Mariana había quedado citada con su primo en un bar que era la novedad del momento para los más cosmopolitas por su surtido variado de vinos. El Parnaso era un local diáfano a la calle, de diseño minimalista, con unas pocas mesas y una bodega bastante bien surtida de vinos españoles. El auge de los vinos nacionales era imparable porque el país tenía dinero y podía permitirse el lujo de pagar la dedicación de los bodegueros, muchos de ellos de nuevo cuño, a elaborar vinos de calidad. Repentinamente, España se estaba llenando de un público de entendidos y catadores y el vino a granel parecía haberse esfumado de cualquier establecimiento de hostelería, por ínfimo que éste fuera. En un tiempo récord, los paladares habían pasado masivamente del vino peleón a la degustación selectiva, lo mismo que la palabra tintorro, tan racial y castiza, había sido sustituida por un ramillete de expresiones volcado en olores, colores y sabores apoyados en palabras como retrogusto o bouquet, de clara procedencia cosmopolita.

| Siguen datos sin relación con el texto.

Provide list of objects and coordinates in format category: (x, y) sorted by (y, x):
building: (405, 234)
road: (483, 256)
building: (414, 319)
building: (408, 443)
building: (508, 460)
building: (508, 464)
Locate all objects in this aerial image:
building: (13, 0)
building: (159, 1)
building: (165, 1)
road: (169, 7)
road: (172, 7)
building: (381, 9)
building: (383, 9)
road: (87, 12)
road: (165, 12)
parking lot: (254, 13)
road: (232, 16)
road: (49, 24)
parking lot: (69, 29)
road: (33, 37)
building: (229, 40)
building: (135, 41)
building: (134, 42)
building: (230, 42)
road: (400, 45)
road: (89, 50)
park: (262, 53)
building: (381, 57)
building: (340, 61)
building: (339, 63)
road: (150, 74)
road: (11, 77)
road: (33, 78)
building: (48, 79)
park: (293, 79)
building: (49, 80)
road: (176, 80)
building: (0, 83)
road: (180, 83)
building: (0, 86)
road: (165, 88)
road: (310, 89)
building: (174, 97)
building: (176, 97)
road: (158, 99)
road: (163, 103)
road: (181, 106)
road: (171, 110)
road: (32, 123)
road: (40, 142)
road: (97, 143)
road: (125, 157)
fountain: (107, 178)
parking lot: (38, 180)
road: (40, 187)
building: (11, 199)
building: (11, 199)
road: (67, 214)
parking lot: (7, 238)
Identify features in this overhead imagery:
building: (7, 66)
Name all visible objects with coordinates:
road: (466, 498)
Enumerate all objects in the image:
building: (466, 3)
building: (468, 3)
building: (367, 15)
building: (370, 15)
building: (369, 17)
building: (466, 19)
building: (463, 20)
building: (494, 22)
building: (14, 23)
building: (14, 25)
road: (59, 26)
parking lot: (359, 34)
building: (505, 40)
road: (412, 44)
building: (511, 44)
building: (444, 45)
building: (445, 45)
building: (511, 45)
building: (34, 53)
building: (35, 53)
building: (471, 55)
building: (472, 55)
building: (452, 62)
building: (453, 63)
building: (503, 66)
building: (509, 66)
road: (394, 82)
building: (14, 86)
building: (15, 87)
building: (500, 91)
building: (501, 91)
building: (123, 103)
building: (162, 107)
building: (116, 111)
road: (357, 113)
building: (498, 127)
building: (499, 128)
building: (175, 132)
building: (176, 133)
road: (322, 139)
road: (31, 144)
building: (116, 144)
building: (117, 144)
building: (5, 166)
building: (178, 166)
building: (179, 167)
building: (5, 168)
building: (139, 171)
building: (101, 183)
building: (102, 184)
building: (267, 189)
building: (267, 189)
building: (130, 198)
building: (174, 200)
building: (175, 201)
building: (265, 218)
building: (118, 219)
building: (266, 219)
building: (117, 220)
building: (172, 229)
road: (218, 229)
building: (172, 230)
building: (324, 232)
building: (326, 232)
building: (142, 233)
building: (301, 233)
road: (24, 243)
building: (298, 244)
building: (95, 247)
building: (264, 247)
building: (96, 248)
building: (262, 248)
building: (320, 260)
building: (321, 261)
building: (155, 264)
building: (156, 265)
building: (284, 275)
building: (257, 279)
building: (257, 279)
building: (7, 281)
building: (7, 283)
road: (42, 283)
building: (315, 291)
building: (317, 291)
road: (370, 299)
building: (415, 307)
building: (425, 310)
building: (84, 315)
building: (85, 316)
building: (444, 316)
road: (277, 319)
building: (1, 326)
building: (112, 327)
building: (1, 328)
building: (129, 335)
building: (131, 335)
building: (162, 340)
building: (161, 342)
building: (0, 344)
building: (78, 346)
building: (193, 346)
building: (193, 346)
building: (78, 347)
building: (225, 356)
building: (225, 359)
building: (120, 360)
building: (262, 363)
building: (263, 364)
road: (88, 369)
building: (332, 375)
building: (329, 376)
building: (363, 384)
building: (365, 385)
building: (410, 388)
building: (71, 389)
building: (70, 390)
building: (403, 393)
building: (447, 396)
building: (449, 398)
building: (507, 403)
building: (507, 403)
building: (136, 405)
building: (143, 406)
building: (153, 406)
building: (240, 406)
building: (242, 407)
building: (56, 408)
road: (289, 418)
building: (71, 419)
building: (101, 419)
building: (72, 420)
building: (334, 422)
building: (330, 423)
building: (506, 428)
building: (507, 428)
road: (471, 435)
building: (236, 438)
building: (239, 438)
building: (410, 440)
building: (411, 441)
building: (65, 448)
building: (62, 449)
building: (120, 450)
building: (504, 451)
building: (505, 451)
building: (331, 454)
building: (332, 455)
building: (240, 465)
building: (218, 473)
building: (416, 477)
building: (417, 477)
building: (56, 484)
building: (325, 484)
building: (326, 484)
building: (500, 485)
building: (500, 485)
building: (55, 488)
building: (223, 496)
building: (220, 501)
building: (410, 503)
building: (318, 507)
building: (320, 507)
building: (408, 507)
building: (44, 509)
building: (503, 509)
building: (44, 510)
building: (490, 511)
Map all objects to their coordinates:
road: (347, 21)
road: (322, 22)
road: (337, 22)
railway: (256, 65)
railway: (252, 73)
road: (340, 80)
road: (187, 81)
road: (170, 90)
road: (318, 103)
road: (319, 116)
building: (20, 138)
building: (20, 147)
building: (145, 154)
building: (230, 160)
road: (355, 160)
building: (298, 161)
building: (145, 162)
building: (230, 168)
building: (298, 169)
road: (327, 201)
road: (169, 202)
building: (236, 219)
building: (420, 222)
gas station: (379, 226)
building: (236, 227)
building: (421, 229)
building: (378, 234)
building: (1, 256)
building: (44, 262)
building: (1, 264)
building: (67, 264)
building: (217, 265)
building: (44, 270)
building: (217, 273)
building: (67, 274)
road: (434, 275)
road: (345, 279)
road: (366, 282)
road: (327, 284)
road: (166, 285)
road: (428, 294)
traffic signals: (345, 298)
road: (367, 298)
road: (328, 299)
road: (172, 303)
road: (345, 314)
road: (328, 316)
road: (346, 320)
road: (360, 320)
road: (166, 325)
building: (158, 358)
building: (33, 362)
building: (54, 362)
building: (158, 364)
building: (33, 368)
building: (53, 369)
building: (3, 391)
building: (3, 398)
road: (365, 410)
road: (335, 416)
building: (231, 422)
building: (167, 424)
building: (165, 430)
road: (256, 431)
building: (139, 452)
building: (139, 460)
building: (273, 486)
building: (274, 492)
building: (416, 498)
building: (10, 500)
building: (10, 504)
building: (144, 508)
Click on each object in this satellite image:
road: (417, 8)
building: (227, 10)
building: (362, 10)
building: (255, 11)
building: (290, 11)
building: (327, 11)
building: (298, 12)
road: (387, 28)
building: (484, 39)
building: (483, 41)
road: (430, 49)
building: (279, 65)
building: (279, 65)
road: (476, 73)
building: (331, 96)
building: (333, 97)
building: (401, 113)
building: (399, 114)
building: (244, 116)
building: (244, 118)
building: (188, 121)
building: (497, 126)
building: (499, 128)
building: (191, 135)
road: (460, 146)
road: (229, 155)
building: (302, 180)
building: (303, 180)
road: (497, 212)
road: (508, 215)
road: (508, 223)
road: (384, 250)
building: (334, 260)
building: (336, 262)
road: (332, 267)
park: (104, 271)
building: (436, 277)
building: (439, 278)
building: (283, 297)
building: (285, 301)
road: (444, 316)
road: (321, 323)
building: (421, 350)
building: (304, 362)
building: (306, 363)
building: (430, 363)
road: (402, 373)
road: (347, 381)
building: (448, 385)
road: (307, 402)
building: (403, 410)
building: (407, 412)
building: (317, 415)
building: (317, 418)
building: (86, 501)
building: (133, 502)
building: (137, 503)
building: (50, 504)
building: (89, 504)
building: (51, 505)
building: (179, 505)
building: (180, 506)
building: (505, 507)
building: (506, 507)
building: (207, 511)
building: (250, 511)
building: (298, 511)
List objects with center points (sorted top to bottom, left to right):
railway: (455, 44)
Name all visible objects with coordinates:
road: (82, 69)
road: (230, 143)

Juanín estaba ya en la pequeña barra, esperando. Solían citarse allí entre amigos para tomar el aperitivo y el dueño del local, apenas la vio traspasar la puerta, le sirvió sin preguntar una copa de vino de un tinto de su preferencia. El lugar estaba tranquilo, el día invitaba a la relajación y ambos tomaron asiento en la única mesa que permanecía vacía. Mariana echó la cabeza atrás y respiró hondo, como si apurase una intensa sensación de bienestar.
—Un día difícil, ¿eh? —comentó Juanín. Mariana se incorporó y cogió su copa.
—Qué sabrás tú, si no das ni golpe —respondió ella con un gesto provocador, antes de beber.
—La nuestra es una labor que no se ve, pero que está ahí.
—Ni se ve la labor ni se os ve laborando. Será por eso.
—¡Qué fama la del funcionario de provincias! —exclamó Juanín con un cómico gesto de resignación.
—Por algo será.
El ambiente del local invitaba a la charla y al sosiego. La gente a la que veían pasar por la calle parecía agradecer aquel día de primavera fresco y soleado. Mariana se sintió gratamente extraída de su trabajo y depositada allí del mismo modo que una mano anónima había colocado una vistosa y pacífica flor solitaria en un esbelto jarrón transparente en la repisa de la ventana, a la luz tamizada por un visillo. Pero el encanto lo rompió su primo de repente.
—¿Sabes que han matado a Cristóbal Piles? Una cosa horrible, tengo entendido.
—Lo sé perfectamente. Ha entrado en mi juzgado.
—¡Qué me dices!
—Lo que oyes —trató de recuperar el momento mágico anterior, pero comprendió que lo había perdido—. Un asunto horrible, sí. Y por cierto —de pronto se enderezó en la silla—, ¿tú lo conocías?
—Claro que sí. Era una persona muy conocida aquí, en G…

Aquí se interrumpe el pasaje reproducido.